# Rock Shox Reverb defekt / sackt ab. Radon Slide



## swindle (29. November 2016)

Hallo,

ich weiß jetzt nicht ob das hier das richtige Forum ist, daher bitte verschieben falls nicht richtig.

Ein Freund von mir hat ein Radon Slide Carbon 160 von 2014. In diesem Slide ist eine Reverb verbaut. Leider sackt die Stütze um 5-8 mm ab wenn man sich draufsetzt. Er hatte den gleichen Fall bereits ca. im April. Dort wurde vom Megastore Servicecenter die Stütze kostenlos gegen eine neue ausgetauscht. Somit sollte doch die Gewährleistung auf die Stütze erneuert worden sein? Sprich, wenn die Stütze nun wieder defekt ist sollte diese doch von Radon bzw. RockShox auf eigene Kosten repariert werden müssen?

Die Aussage des Megastoremitarbeiters dazu ist die folgende:

_Hallo Herr XXX,

die kulanterweise von Rock Shox ausgelieferte neue Stütze erweitert nicht die Gewährleistung auf weitere zwei Jahre sondern die Gewährleistung gilt nach wie vor 2 Jahre ab Kauf des Bikes. 


Mit freundlichen Grüßen
H&S Bike-Discount GmbH
_
Das war auch die Antwort darauf als der Freund nach der Rechnung bzw. eine Reparaturbestätigung im Zusammenhang der Gewährleistungsverlängerung gefragt hat.

Hat der Freund jetzt Pech gehabt, oder ist die Aussage des Bike-Discount MA nicht korrekt?

Ich selbst hatte an meinem eigenen Bike auch schon den Fall das die Sattelstütze nicht mehr richtig funktionierte, hier hat der Händler (local) aber problemlos die Stütze getauscht bzw. eingesendet.

Könnt Ihr mir/uns hier weiterhelfen?

Vielleicht kann ein Radon Mitarbeiter sich dazu äußern? Danke schon mal für eure Hilfe!


----------



## raufgehts (29. November 2016)

BEREITGESTELLTE ANGABEN:
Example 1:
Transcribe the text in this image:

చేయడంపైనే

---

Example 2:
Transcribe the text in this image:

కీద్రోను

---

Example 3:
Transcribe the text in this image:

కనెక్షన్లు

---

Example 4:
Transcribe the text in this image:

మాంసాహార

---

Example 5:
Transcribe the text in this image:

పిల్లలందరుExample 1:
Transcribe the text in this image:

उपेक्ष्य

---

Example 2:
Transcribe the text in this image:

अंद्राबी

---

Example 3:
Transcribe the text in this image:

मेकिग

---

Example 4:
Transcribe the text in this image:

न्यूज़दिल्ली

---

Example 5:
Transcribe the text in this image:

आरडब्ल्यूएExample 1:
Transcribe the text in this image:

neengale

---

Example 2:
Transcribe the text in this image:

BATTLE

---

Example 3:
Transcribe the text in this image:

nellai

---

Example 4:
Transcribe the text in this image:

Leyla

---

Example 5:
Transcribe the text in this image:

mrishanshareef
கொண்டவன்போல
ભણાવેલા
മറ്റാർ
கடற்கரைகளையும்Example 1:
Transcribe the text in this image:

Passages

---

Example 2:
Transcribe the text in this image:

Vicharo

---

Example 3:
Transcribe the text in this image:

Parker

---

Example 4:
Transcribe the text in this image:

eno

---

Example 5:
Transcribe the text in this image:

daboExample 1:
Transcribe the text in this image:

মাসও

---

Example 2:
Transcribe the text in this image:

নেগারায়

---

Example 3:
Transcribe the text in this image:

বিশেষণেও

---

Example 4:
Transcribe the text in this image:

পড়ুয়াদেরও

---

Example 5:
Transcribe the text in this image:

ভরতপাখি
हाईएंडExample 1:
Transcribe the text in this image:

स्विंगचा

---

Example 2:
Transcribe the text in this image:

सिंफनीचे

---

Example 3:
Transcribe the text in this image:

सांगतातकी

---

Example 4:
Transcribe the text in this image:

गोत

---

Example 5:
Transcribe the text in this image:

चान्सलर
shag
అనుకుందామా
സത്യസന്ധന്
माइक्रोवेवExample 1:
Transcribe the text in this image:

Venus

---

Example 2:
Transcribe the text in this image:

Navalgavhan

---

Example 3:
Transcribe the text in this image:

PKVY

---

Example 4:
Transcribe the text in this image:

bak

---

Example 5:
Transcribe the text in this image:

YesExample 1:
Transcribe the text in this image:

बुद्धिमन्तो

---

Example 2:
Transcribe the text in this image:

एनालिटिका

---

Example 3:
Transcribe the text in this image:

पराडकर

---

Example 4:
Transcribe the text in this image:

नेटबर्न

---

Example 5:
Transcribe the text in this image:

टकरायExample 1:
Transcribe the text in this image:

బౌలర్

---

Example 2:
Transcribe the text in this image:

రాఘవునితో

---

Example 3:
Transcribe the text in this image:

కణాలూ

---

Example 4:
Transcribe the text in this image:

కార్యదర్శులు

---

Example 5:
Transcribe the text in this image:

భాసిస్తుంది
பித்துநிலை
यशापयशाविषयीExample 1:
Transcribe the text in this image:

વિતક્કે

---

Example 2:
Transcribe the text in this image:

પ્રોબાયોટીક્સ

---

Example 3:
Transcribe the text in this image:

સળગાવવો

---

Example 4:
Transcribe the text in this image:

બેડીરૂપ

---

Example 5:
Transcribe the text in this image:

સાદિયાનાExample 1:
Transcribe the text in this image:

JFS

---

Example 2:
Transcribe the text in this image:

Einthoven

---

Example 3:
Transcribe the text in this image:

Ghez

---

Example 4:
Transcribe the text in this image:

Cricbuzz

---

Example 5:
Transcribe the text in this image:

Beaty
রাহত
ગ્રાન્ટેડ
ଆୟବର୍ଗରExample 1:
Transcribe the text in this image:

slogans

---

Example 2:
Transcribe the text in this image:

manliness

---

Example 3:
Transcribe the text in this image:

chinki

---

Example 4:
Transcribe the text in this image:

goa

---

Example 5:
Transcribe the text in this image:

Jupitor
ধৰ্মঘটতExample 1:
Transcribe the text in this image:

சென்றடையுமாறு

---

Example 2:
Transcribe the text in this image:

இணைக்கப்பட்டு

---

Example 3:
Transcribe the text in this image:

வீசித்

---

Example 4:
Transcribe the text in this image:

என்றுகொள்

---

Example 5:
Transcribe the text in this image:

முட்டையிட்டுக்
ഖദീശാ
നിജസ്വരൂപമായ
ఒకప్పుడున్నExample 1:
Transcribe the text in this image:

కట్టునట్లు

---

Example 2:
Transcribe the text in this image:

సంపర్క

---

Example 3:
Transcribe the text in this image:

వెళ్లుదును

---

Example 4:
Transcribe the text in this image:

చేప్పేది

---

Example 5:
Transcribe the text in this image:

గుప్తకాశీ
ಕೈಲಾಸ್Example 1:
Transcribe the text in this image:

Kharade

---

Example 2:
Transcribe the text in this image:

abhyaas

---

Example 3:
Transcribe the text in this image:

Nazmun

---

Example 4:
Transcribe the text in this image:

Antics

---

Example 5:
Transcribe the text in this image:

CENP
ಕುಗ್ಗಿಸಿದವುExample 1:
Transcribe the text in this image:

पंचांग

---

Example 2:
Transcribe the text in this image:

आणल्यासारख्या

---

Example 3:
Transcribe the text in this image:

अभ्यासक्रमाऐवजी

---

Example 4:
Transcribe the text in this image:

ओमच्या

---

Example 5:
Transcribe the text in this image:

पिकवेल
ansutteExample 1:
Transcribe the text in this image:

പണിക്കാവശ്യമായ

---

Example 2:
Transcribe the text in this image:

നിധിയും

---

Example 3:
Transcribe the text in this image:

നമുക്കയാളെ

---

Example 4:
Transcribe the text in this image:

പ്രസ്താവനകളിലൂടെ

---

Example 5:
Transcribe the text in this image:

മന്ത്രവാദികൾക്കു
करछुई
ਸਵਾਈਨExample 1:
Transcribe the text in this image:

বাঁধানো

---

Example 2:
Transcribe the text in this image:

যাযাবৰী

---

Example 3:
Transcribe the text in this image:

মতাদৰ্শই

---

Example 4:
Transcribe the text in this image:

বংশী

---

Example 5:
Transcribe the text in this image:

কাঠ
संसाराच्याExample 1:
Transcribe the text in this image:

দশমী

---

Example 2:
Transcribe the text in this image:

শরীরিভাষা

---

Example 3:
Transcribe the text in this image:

AUFGABE 1:
Schreiben Sie den Forumsthread zur Reverb-Sattelstütze von "## swindle (29." bis "repariert werden müssen?" wortgetreu ab.
AUFGABE 2:
Beantworten Sie anhand des Forumsthreads zur Reverb-Sattelstütze die folgenden Fragen:
(a) Um wie viele Millimeter sackt die Stütze ab, wenn man sich draufsetzt?
(b) Aus welchem Jahr stammt das Radon Slide Carbon 160 des Freundes?
(c) Ab welchem Zeitpunkt gilt die zweijährige Gewährleistung laut der Antwort des Megastore-Mitarbeiters?
AUFGABE 3:
Setzen Sie den Forumsthread zur Reverb-Sattelstütze nach seiner letzten Zeile fort.
Die Datensätze spielen hierfür keine Rolle.

ENDGÜLTIGE ANTWORT 1:
## swindle (29. November 2016)

Hallo,

ich weiß jetzt nicht ob das hier das richtige Forum ist, daher bitte verschieben falls nicht richtig.

Ein Freund von mir hat ein Radon Slide Carbon 160 von 2014. In diesem Slide ist eine Reverb verbaut. Leider sackt die Stütze um 5-8 mm ab wenn man sich draufsetzt. Er hatte den gleichen Fall bereits ca. im April. Dort wurde vom Megastore Servicecenter die Stütze kostenlos gegen eine neue ausgetauscht. Somit sollte doch die Gewährleistung auf die Stütze erneuert worden sein? Sprich, wenn die Stütze nun wieder defekt ist sollte diese doch von Radon bzw. RockShox auf eigene Kosten repariert werden müssen?

ENDGÜLTIGE ANTWORT 2:
(a) Um 5–8 mm.
(b) Aus dem Jahr 2014.
(c) Ab dem Kauf des Bikes.

ENDGÜLTIGE ANTWORT 3:
Entlüftet ist sie? Luftdruck ok? Die Garantiebeschreibung ist aus meiner Sicht nachvollziehbar und auch bei anderen Branchen so üblich.
Hört sich aber jetzt nicht nach einem Defekt an.


----------



## MTB-News.de




----------



## swindle (29. November 2016)

Also bei meiner eigenen Reverb, BJ 2014, war es so dass mir vom Händler gesagt wurde dass bei den Stützen gern mal die Kartuschen defekt sind und deswegen luftziehen und absacken und daher auch von RockShox ausgetauscht werden. Ich hab in dem gleichen Zug kulanterweise gleich meine 125er Stütze gegen eine 150er getauscht bekommen. Meinst du das entlüften helfen würde?


----------



## raufgehts (29. November 2016)

Ist eigentlich ein gängiges Problem, vor allem wenn noch nichts gemacht wurde. Nicht umsonst war z.b bei meinem Bike mit Reverb extra das Entlüftungskit mit dabei, auch kann der Luftdruck mit der Zeit nachlassen, dasselbe Problem gibt es bei Dämpfern auch.
Gibt von Sram da ein sehr ausführliches Video dazu. 
Schau mal hier: http://enduro-mtb.com/warum-viele-unserem-rockshox-reverb-dauertest-nicht-geglaubt-haben/


----------



## Onkel_Bob (29. November 2016)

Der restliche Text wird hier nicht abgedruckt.